#### WORK INSTRUCTION
Lines in the following data that contain the string "casing" are to be counted. Report only their number.
Start of GIVEN RECORDS
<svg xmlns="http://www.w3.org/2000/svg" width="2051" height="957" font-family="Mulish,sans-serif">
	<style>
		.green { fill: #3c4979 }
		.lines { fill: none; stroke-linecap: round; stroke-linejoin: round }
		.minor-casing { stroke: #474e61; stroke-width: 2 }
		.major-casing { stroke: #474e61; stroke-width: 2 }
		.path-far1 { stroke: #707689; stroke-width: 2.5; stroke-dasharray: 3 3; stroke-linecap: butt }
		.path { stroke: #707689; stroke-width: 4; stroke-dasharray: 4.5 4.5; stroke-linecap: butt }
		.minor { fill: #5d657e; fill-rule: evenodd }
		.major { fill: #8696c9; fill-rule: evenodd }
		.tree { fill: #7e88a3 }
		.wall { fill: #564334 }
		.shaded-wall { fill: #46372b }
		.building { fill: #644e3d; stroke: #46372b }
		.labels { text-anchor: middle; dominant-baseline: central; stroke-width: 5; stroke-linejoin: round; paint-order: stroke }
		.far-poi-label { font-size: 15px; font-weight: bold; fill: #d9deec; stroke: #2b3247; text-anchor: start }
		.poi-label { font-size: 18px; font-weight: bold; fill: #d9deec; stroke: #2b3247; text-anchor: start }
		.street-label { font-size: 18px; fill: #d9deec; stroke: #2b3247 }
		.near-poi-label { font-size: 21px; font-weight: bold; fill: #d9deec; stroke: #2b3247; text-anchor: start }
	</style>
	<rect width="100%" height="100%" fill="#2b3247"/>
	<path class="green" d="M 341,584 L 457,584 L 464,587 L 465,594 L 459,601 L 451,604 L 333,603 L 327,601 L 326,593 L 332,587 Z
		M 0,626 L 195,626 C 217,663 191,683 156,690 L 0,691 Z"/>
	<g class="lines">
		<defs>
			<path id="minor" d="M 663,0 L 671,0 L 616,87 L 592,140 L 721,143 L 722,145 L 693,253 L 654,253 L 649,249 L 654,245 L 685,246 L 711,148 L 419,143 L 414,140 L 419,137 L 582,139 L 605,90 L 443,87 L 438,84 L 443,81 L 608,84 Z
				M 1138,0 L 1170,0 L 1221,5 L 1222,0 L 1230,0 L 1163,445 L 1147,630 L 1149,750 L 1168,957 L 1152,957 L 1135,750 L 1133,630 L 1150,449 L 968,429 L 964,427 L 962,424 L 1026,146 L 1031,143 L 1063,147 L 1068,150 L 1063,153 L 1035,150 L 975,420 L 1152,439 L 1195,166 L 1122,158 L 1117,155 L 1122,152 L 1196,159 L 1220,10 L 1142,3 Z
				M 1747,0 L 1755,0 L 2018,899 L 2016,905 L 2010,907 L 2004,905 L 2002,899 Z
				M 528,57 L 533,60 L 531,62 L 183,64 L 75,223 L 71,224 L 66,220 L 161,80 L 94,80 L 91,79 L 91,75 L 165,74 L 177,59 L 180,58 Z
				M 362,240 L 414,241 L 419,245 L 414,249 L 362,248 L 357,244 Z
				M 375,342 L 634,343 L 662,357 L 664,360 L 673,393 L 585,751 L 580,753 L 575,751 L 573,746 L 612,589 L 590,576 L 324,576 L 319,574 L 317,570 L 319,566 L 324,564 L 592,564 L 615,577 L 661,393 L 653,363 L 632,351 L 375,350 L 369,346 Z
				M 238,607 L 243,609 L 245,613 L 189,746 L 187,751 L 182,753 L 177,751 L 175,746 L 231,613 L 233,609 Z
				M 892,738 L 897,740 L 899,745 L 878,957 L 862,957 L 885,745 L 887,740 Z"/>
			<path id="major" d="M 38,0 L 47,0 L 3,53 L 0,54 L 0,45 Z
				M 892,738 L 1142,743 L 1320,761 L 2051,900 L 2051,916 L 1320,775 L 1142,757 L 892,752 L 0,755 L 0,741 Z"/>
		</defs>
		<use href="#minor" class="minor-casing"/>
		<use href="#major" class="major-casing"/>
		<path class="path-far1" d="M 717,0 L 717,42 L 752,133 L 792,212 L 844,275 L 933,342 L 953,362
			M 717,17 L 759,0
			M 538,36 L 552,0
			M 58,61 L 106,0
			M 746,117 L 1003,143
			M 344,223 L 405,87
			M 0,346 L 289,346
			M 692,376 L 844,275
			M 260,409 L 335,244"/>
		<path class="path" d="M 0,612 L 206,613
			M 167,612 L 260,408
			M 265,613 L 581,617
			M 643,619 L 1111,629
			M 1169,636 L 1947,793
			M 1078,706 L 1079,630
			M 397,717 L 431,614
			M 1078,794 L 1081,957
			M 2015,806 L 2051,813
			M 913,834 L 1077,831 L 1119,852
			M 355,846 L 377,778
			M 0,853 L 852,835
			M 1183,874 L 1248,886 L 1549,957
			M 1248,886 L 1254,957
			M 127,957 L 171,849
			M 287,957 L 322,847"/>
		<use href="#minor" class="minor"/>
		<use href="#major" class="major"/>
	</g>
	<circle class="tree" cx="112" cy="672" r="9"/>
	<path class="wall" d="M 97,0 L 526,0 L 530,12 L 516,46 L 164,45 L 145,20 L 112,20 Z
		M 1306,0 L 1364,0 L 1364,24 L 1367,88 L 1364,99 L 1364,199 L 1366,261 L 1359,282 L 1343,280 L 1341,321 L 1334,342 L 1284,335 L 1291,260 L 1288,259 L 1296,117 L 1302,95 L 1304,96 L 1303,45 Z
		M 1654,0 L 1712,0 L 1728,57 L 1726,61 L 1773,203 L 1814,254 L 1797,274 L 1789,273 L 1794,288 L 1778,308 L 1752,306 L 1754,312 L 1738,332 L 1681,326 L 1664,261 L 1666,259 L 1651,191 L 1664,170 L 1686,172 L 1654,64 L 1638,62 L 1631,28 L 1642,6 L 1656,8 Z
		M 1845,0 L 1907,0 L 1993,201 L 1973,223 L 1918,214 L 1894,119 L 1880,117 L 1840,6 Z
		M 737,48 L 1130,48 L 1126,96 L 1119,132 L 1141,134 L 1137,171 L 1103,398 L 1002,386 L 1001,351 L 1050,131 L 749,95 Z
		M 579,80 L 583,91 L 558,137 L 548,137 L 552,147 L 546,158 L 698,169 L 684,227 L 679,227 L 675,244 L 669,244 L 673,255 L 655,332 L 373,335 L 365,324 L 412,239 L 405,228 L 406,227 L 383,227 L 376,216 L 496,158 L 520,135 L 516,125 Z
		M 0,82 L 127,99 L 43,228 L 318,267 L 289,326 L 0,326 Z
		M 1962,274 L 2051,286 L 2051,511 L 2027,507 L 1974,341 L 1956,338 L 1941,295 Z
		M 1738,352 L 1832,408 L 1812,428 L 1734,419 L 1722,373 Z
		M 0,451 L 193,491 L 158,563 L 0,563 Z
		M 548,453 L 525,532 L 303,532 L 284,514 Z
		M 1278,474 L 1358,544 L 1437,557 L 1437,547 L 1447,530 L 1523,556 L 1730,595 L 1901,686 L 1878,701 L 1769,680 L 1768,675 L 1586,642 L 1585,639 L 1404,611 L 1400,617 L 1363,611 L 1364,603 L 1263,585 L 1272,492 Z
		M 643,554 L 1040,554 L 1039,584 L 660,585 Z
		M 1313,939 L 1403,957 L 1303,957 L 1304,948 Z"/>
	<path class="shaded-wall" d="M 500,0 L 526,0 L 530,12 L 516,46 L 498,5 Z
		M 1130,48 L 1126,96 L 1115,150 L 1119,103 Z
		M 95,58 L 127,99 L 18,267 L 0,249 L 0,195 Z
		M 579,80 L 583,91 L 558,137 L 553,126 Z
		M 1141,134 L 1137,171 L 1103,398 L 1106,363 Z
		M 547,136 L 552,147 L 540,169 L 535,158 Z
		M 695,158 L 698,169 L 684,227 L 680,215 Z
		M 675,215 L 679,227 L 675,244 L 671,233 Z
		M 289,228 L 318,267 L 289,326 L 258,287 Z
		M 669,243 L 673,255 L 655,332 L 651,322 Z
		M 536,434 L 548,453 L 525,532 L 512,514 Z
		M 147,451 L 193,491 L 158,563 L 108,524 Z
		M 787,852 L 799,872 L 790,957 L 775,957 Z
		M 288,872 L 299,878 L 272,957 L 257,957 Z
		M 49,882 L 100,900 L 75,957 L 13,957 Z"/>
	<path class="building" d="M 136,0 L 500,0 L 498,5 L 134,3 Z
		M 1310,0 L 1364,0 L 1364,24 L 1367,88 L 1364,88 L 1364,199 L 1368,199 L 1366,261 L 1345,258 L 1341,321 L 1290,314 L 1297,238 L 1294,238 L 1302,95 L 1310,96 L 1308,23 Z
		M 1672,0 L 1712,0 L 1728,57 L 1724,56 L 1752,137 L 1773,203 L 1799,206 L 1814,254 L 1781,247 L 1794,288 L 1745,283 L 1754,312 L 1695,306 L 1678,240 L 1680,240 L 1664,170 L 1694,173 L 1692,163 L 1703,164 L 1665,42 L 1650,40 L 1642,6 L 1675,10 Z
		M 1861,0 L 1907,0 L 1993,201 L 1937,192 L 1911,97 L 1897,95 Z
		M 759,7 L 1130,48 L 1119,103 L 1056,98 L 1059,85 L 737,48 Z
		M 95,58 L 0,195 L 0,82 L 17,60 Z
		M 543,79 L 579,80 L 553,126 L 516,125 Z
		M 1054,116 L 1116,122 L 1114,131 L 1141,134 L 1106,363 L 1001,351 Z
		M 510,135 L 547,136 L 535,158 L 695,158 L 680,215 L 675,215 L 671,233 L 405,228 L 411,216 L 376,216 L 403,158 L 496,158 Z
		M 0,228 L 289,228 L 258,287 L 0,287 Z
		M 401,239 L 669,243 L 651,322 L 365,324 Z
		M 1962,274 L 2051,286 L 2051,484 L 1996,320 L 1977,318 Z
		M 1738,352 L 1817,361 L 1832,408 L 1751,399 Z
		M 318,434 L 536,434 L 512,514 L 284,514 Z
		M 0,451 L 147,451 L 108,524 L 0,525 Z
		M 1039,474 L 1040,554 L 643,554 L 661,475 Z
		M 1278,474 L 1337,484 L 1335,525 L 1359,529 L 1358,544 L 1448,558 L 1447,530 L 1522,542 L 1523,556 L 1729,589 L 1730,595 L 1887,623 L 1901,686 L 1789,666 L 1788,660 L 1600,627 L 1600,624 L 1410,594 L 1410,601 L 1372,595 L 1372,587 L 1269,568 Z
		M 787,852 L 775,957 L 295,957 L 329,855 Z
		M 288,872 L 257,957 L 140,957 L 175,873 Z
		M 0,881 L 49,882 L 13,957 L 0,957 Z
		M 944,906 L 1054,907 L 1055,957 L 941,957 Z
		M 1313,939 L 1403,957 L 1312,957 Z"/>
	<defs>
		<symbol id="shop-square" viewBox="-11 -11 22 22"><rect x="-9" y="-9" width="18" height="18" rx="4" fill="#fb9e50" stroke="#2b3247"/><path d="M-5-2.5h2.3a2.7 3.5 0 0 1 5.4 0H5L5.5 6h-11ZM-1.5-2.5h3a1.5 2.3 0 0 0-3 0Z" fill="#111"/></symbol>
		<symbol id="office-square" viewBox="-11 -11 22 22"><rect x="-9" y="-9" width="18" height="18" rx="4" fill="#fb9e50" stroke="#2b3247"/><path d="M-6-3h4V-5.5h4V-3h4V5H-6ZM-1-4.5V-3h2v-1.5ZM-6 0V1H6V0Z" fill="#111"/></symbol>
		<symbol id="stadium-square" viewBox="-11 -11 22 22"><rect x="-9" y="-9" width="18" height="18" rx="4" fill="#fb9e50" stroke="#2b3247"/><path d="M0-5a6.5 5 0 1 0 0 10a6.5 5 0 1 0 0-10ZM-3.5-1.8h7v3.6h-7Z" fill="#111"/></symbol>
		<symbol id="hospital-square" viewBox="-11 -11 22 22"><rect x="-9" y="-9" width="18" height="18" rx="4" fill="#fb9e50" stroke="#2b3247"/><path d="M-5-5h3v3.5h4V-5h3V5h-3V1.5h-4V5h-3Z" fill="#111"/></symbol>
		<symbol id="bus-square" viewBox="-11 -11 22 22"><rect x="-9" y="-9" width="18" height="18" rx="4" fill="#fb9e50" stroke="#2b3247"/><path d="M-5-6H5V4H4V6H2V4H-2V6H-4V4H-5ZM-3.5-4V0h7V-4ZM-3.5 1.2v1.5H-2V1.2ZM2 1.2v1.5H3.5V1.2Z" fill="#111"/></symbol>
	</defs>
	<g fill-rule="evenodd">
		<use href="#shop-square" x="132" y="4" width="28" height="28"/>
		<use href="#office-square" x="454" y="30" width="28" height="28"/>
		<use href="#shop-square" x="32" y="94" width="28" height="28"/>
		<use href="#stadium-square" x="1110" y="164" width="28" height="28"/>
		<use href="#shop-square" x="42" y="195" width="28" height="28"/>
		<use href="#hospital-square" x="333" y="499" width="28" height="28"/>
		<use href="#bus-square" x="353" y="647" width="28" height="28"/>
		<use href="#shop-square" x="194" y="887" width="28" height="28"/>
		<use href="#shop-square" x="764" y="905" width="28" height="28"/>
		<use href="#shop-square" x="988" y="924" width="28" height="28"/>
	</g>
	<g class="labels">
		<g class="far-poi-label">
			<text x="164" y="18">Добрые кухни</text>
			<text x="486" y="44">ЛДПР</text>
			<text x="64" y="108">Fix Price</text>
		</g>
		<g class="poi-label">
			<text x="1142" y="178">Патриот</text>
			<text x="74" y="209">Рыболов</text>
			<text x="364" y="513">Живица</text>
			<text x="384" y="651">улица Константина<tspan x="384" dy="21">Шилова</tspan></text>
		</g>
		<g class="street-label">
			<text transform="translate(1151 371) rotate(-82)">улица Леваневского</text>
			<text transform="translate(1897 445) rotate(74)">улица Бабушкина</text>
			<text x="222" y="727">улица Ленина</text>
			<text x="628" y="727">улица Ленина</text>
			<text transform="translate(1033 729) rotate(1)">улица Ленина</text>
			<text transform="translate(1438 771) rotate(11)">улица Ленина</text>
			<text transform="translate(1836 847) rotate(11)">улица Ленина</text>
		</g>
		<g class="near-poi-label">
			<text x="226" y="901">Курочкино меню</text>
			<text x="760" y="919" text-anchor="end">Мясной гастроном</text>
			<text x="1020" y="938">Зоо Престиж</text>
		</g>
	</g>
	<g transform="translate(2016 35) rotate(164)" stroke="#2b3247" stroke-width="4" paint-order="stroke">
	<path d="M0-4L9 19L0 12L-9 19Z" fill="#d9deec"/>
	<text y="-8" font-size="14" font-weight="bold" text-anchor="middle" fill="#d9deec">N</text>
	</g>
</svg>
End of GIVEN RECORDS
#### TASK SOLUTION
4